Required work - Show every line of the items below that contains the word "Does". Matches must have the same uppercase and lowercase letters.

** Supplied records follows **

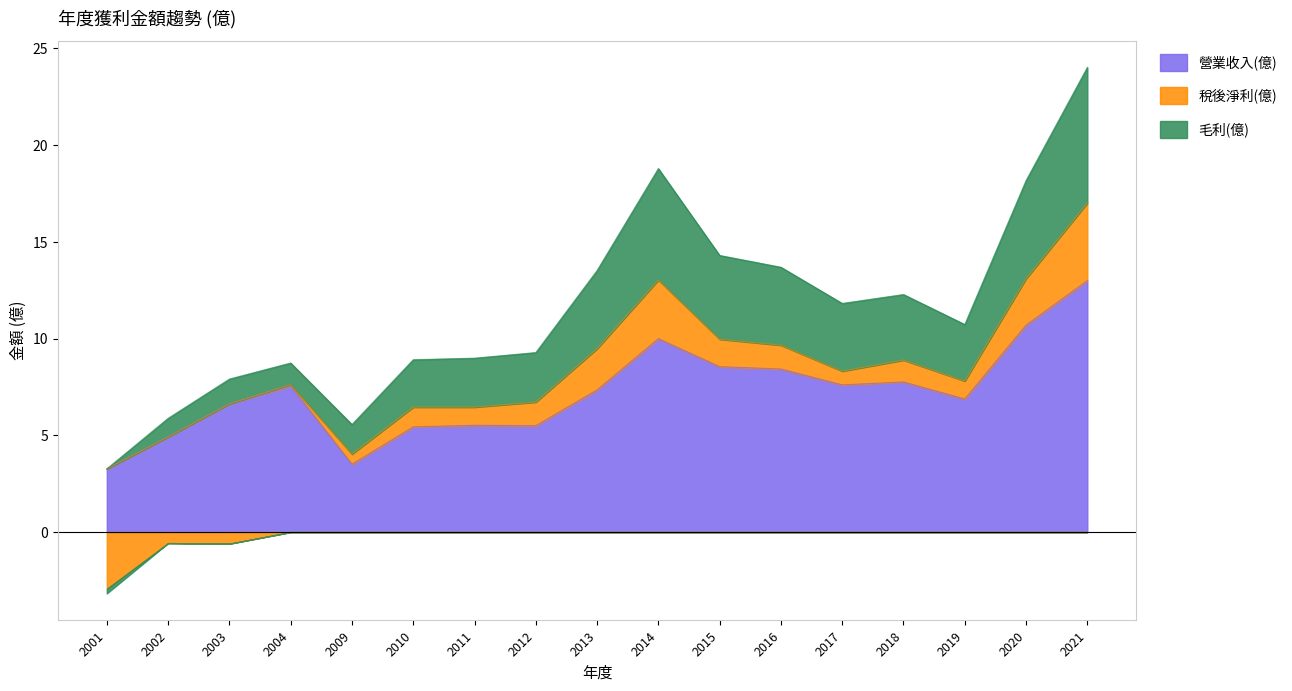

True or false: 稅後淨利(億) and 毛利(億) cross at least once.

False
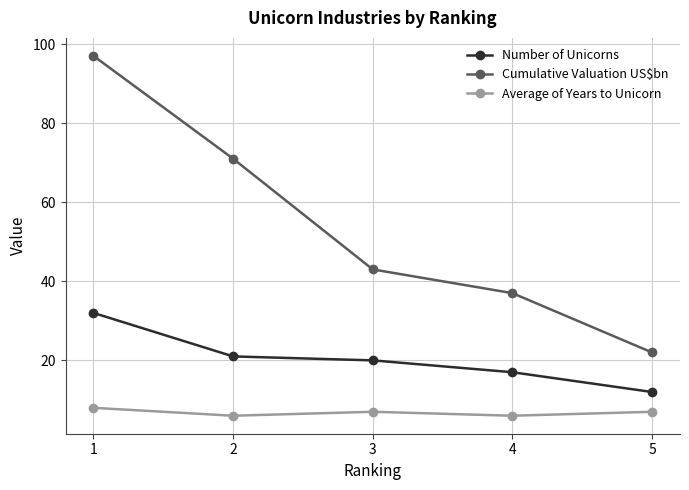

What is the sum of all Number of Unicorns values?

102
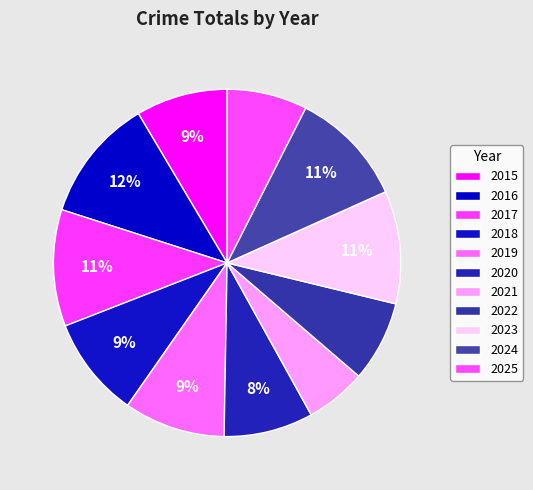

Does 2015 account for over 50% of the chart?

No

** End of Supplied records **
** Supplied records follows **

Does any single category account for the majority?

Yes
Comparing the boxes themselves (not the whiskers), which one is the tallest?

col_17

** End of Supplied records **

Result -
Does 2015 account for over 50% of the chart?
Does any single category account for the majority?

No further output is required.